▸ **Problem**
Print exactly the lines starting at the one that contains "ng của Xpander" and ending at the last line of the listing below.

== Segment start ==

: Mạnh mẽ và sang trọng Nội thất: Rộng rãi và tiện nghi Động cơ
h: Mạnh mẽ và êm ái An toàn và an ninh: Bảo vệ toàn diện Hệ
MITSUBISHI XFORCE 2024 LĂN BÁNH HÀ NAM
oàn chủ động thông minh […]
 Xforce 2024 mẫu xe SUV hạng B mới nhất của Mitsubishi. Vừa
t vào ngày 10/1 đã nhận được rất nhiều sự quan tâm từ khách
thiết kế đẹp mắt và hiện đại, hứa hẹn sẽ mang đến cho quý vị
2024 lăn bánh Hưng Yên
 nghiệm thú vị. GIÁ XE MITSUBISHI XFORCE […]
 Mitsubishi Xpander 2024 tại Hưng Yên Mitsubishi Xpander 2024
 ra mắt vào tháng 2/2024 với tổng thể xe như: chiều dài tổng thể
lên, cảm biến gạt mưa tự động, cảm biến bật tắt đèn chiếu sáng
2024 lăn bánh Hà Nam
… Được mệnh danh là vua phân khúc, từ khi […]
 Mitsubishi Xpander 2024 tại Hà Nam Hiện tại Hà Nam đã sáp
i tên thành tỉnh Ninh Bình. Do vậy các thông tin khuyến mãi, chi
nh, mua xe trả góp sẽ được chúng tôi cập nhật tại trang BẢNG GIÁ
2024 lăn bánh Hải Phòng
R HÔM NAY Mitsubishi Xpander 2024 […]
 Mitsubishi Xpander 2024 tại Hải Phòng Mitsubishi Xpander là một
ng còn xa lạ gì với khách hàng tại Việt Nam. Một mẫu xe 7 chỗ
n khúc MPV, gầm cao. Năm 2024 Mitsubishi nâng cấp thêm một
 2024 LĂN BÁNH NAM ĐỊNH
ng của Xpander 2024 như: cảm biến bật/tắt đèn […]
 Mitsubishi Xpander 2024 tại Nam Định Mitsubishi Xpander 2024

== Segment end ==

▸ **Your response**
ng của Xpander 2024 như: cảm biến bật/tắt đèn […]
 Mitsubishi Xpander 2024 tại Nam Định Mitsubishi Xpander 2024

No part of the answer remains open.